When backing up his friend, Doc says the now infamous line: “I’ll be your Huckleberry”.

Apparently, this is something that the real Doc Holliday actually said, but the meaning remains unclear. Theories range from medieval damsel in distress references to Huck Finn to the most popular one which is the southern slang usage of Huckleberry as someone who’s the right person for the job. Essentially Doc is saying if you want a fight, you’ve come to the right person, bring it on.

This particular scene along with the train station and wedding scenes were all shot on the other studio set, the Old Tucson Studios. In order to get the different parts of this wild west town looking as authentic as possible, the Tombstone production needed to use two different, but existing studio sets to make it work.

You can visit the Old Tucson Studios which are a great visitor attraction and even feature an old carousel, costumed staff and a sweet shop. It’s not too far outside of Tucson itself, to the west of the city, but driving is still the way to go. If you want to stretch your legs, there are also plenty of trailheads near the studios.

Josephine meets Wyatt scene in Tombstone

Granite Mountain

Although Tombstone is largely a gunslinger action film, there’s also a beautiful love story woven in there. Wyatt meets the lovely and entirely different Josephine Marcus (Dana Delany) up in the mountains overlooking Tombstone.

It’s clear that she’s not the shy and lady-like type that was so common at the time. Josephine can definitely hold her own, something that’s replicated in history with the real Josephine. She shows her reckless and fun spirit when she says:

“Let's run it out of them” to Wyatt about their horses and speeds down the mountain on horseback – something a woman of the time probably wouldn’t have done!

This particular Tombstone scene was filmed at Granite Mountain, Prescott, Arizona. The mountains are beautiful with plenty of trails and hikes, varying in difficulty. If you love stretching your legs and taking in beautiful vistas, then this is the filming location for you.

As with all the locations so far, driving is essential to reach this location and there is no public transport in the area.

River shootout scene in Tombstone

San Pedro River

In one of the most famous action scenes in Tombstone, Wyatt and Doc are pinned and ambushed by Curly Bill’s gang down by the river. It’s clear that Doc’s tuberculosis has got him good and he’s in no shape to move or fight.
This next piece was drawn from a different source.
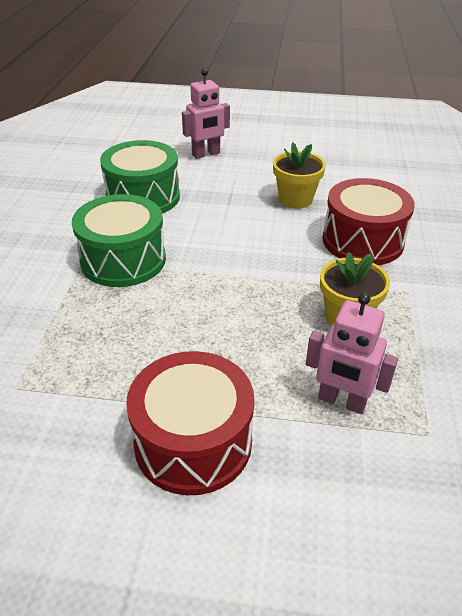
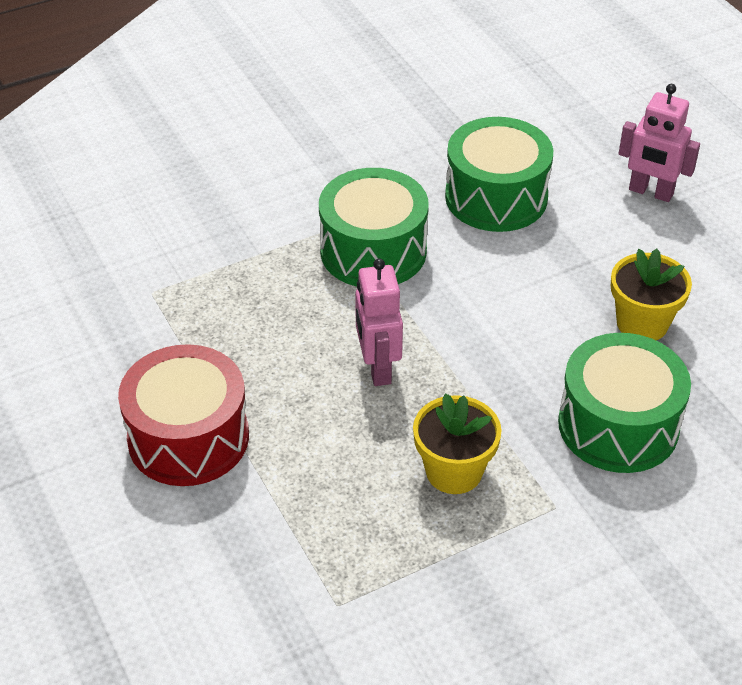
camera: 55 degrees right, 5 degrees up
pink robot [306,293,398,414] -> pink robot moved to [355,258,403,386]
red drum [323,178,415,265] -> green drum [558,333,691,473]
It’s down to Wyatt to end this.

Curly Bill is taunting him from his ambushing position and Wyatt simply repeats one word, over and over again: “No.”

With every shot that goes off, it gets more and more intense, he takes down the entire gang, including Curly Bill single-handedly in what is one of the most iconic scenes in the whole film.
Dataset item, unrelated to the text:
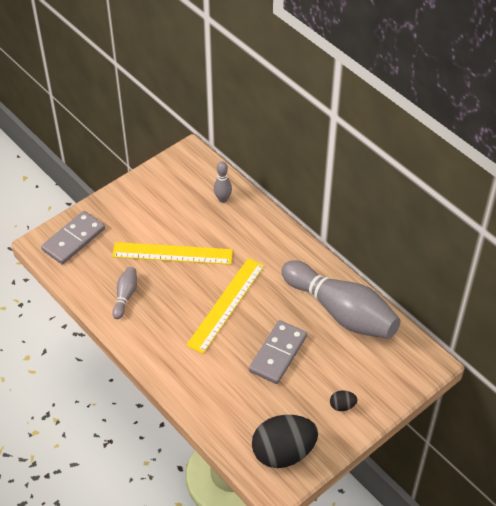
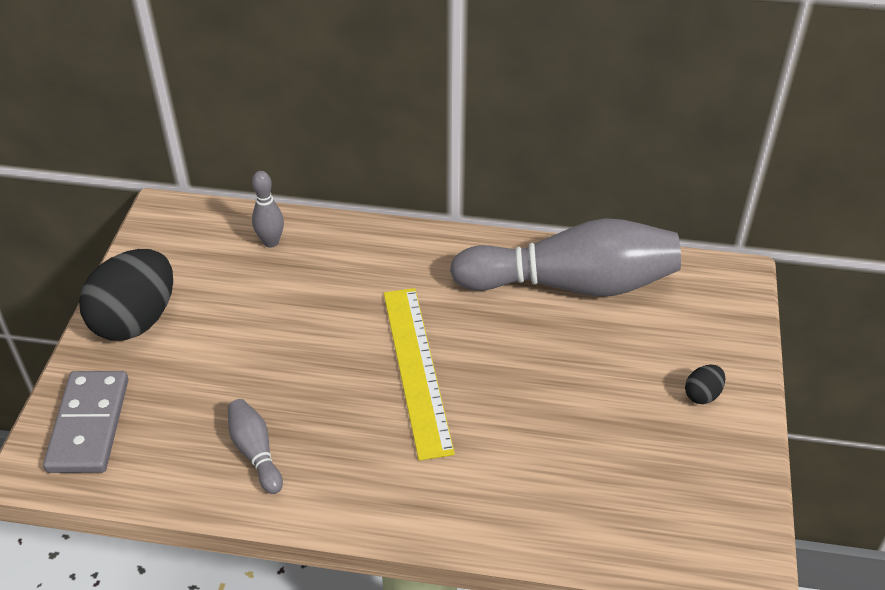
camera: 40 degrees left, 5 degrees down
yellow ruler [112,242,233,265] -> none
grey domino [249,320,307,384] -> none
black egg [252,415,318,468] -> black egg moved to [79,249,173,341]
This Tombstone action scene is filmed down on the San Pedro River which flows to the east of Tucson. It’s actually one of only three rivers in the world that flows northbound - how cool is that? Depending on where along the river you visit, you can find trails, picnic areas, parking, wildlife information and more.

Again, to reach the river, it’s best to drive, or you could even follow the river down from outside Tucson all the way to the Mexican border!

Conclusion

There’s a reason why Tombstone has stood the test of time as one of the most iconic and hilarious wild west movies of the late 20th century. It’s full of huge household names, amazing quotes, and classic western movie tropes that are super nostalgic.

Whether you’re rewatching it for the fiftieth time or introducing someone to the magic of this movie for the very first time, you’re guaranteed to have an entertaining few hours of escapism. It’s rare that you get a movie where you can actually learn about history in a fun way, but Tombstone manages to nail it!

With the majority of the Tombstone filming locations being around the Tucson area of Arizona and predominantly on two studio sets that both offer tours, it’s easy to visit these locations and feel as if you’re in the thick of the O.K. Corral action. Tombstone superfans, Tucson is calling, are you going to answer?